# [TASK DETAILS]
Below are records to give again exactly; omit each image they contain.

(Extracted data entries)
*** Block opens ***
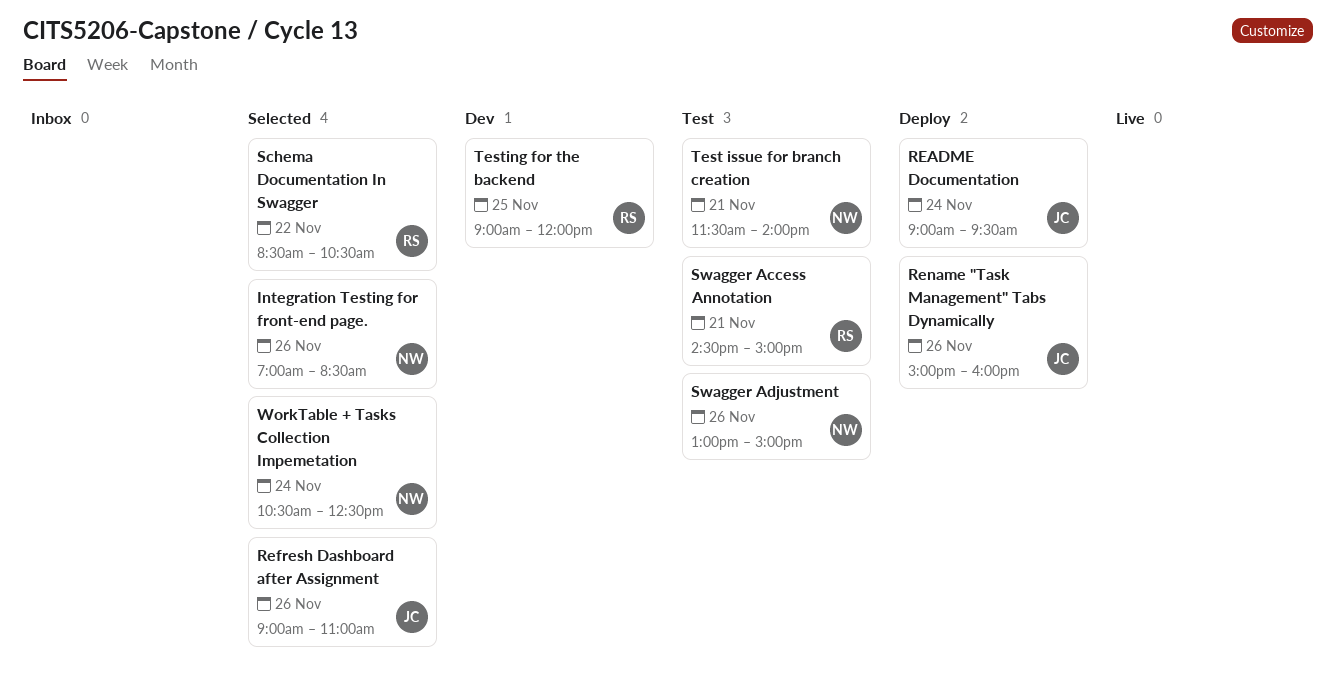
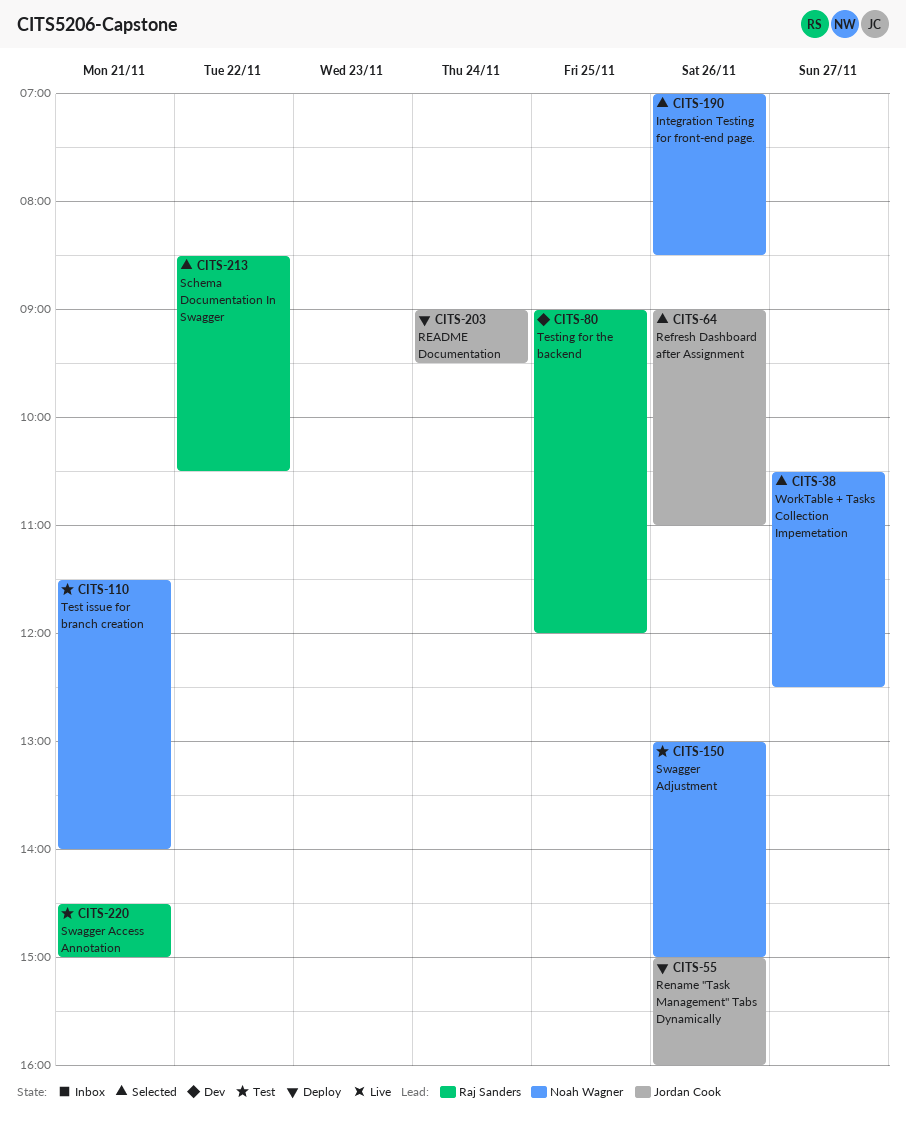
WorkTable + Tasks Collection Impemetation, day: Nov 24 -> Nov 27

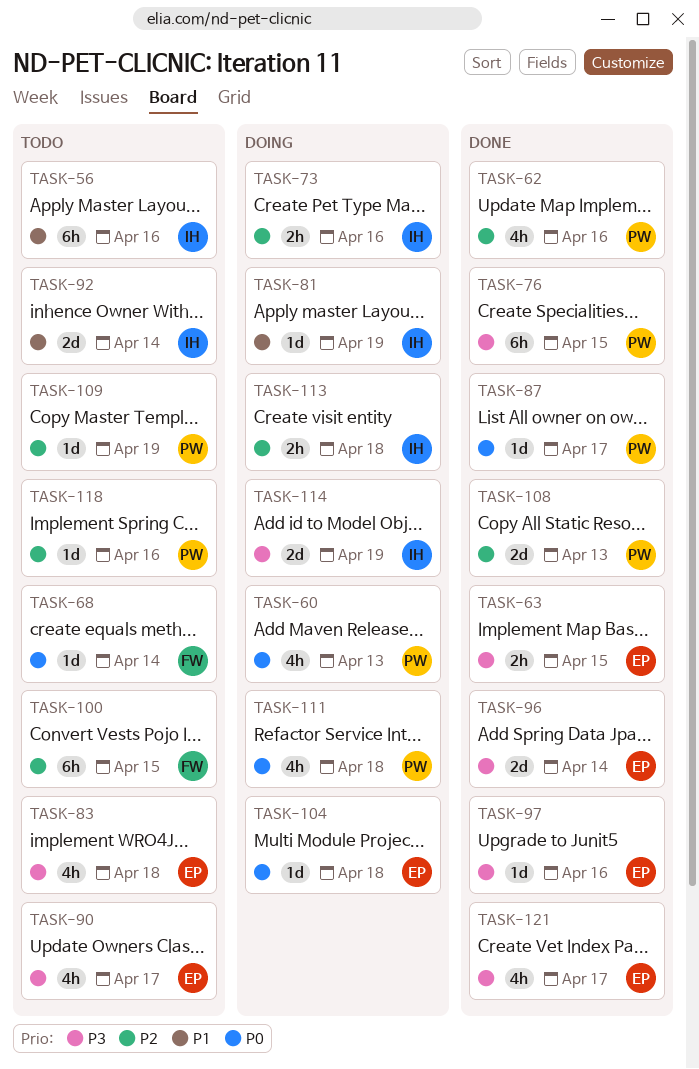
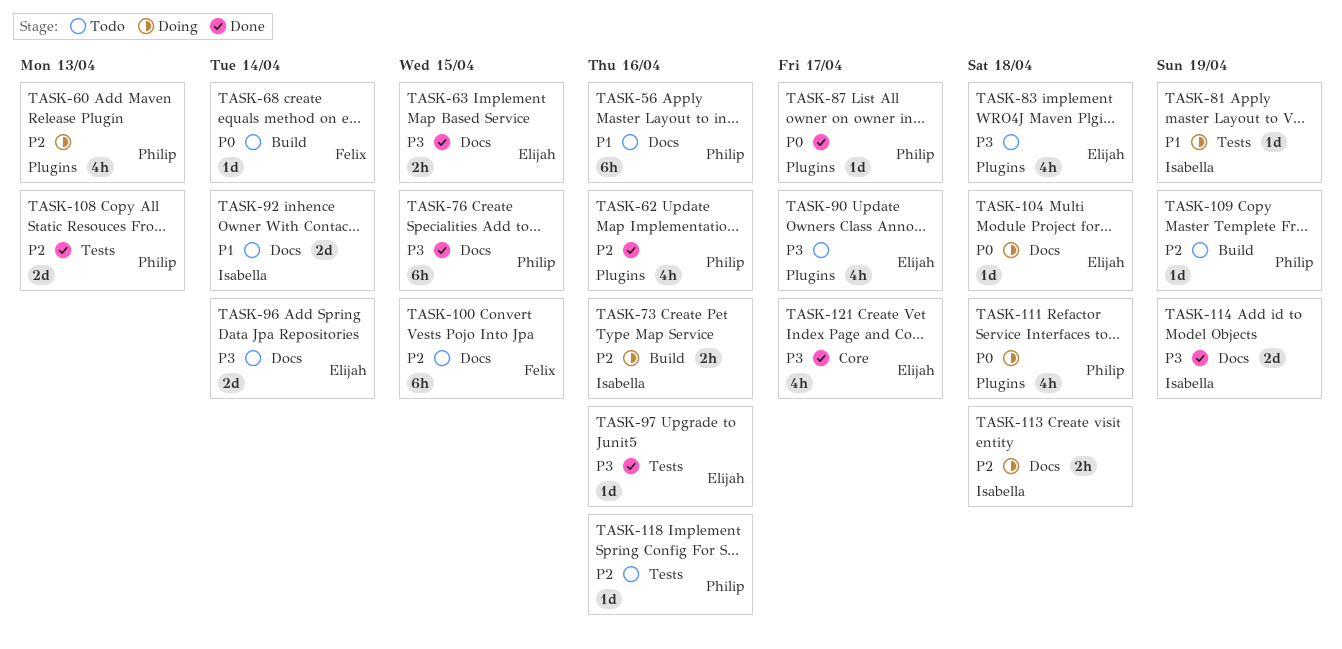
TASK-56, owner: Isabella -> Philip
TASK-60, priority: P0 -> P2
TASK-96, status: Done -> Todo
TASK-114, status: Doing -> Done

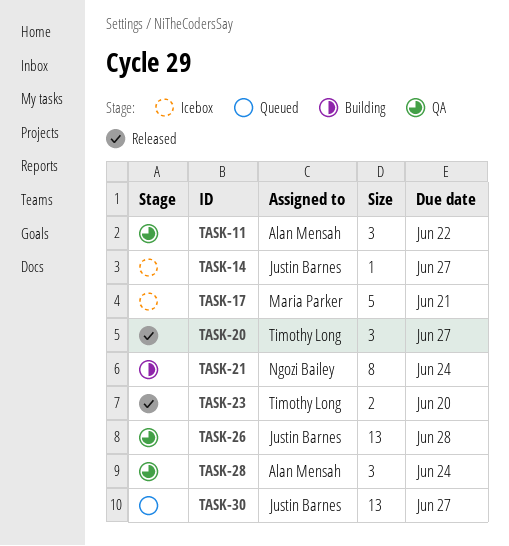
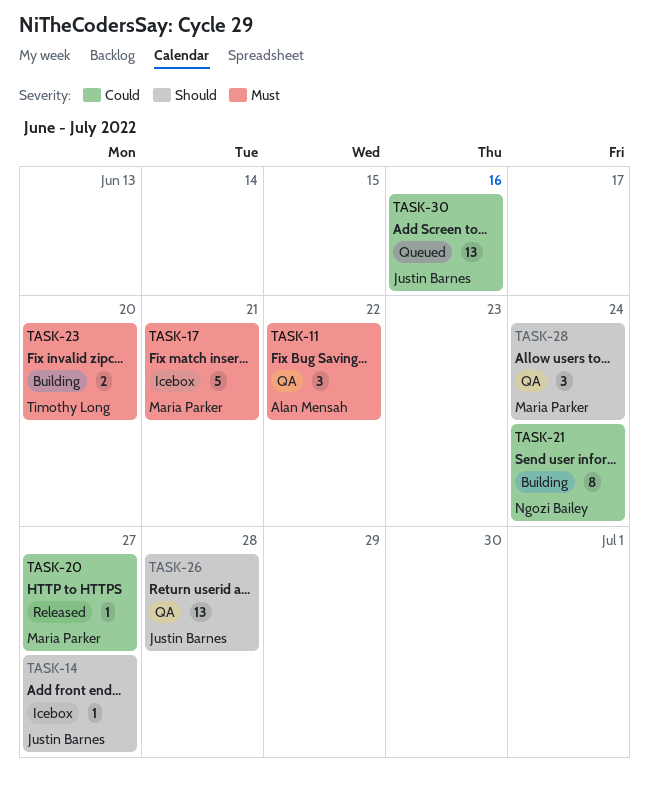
TASK-20, owner: Timothy Long -> Maria Parker
TASK-20, estimate: 3 -> 1
TASK-23, status: Released -> Building
TASK-28, owner: Alan Mensah -> Maria Parker
TASK-30, due: Jun 27 -> Jun 16

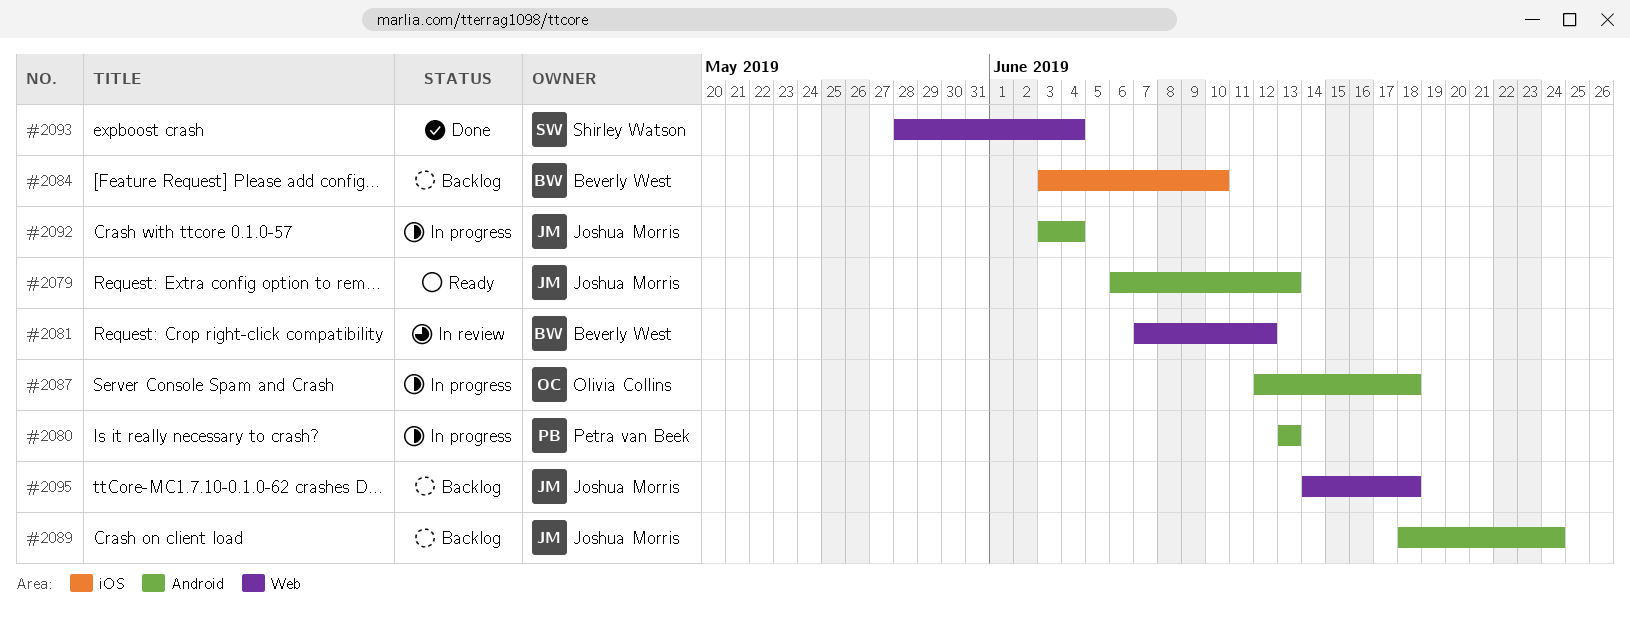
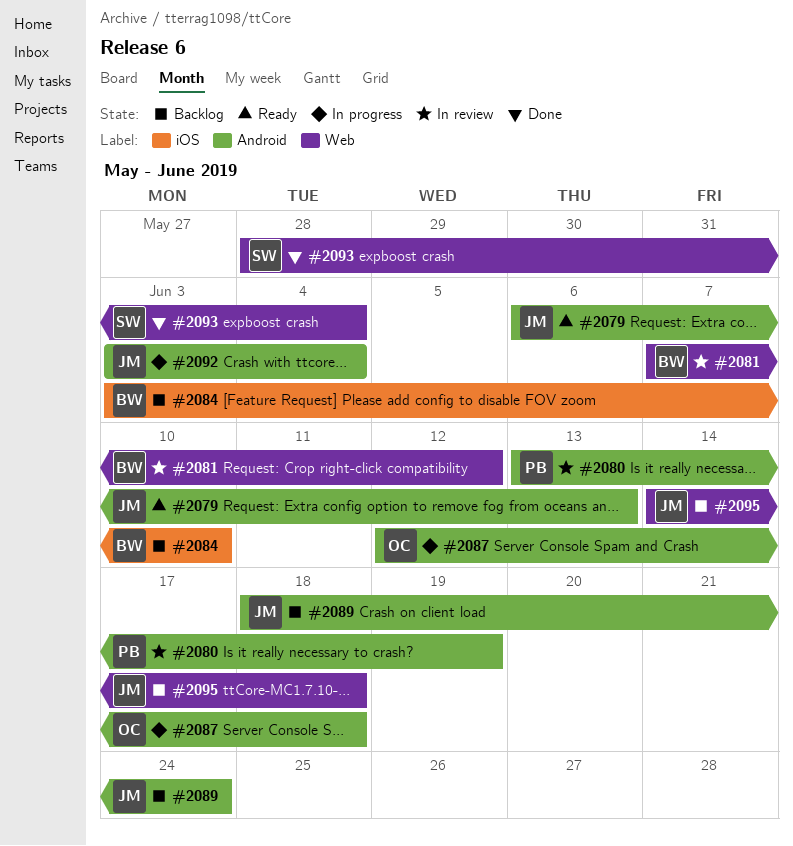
#2080, status: In progress -> In review
#2080, due: Jun 13 -> Jun 19

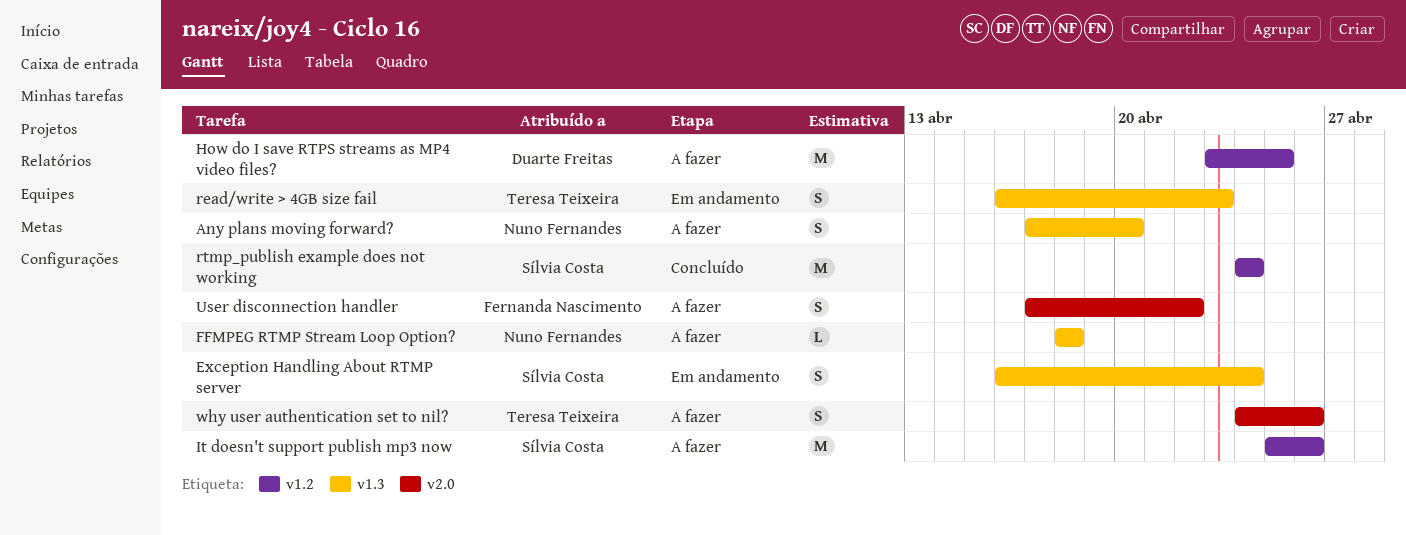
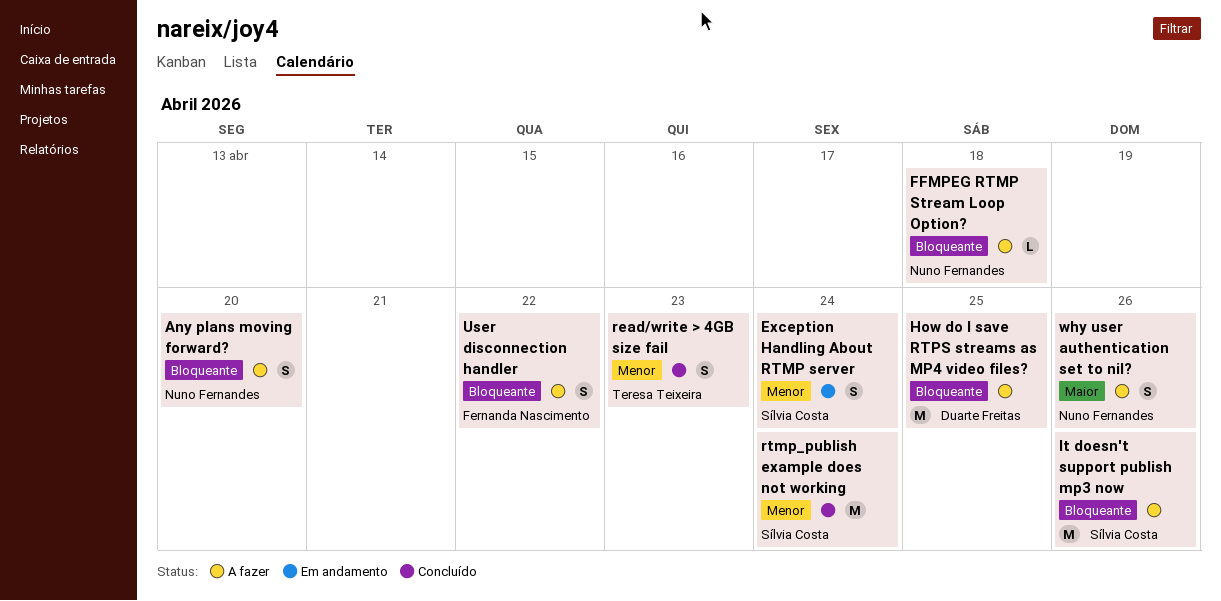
read/write > 4GB size fail, status: Em andamento -> Concluído
why user authentication set to nil?, owner: Teresa Teixeira -> Nuno Fernandes

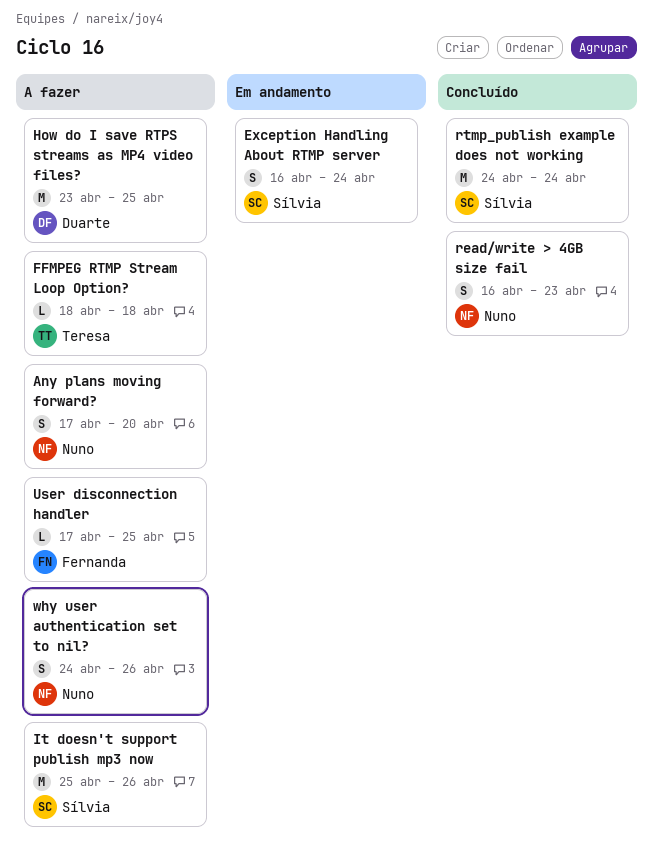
FFMPEG RTMP Stream Loop Option?, owner: Nuno Fernandes -> Teresa Teixeira
read/write > 4GB size fail, owner: Teresa Teixeira -> Nuno Fernandes
User disconnection handler, estimate: S -> L
User disconnection handler, due: Apr 22 -> Apr 25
*** Block closes ***
# [RESULT OF THE EXERCISE]
WorkTable + Tasks Collection Impemetation, day: Nov 24 -> Nov 27

TASK-56, owner: Isabella -> Philip
TASK-60, priority: P0 -> P2
TASK-96, status: Done -> Todo
TASK-114, status: Doing -> Done

TASK-20, owner: Timothy Long -> Maria Parker
TASK-20, estimate: 3 -> 1
TASK-23, status: Released -> Building
TASK-28, owner: Alan Mensah -> Maria Parker
TASK-30, due: Jun 27 -> Jun 16

#2080, status: In progress -> In review
#2080, due: Jun 13 -> Jun 19

read/write > 4GB size fail, status: Em andamento -> Concluído
why user authentication set to nil?, owner: Teresa Teixeira -> Nuno Fernandes

FFMPEG RTMP Stream Loop Option?, owner: Nuno Fernandes -> Teresa Teixeira
read/write > 4GB size fail, owner: Teresa Teixeira -> Nuno Fernandes
User disconnection handler, estimate: S -> L
User disconnection handler, due: Apr 22 -> Apr 25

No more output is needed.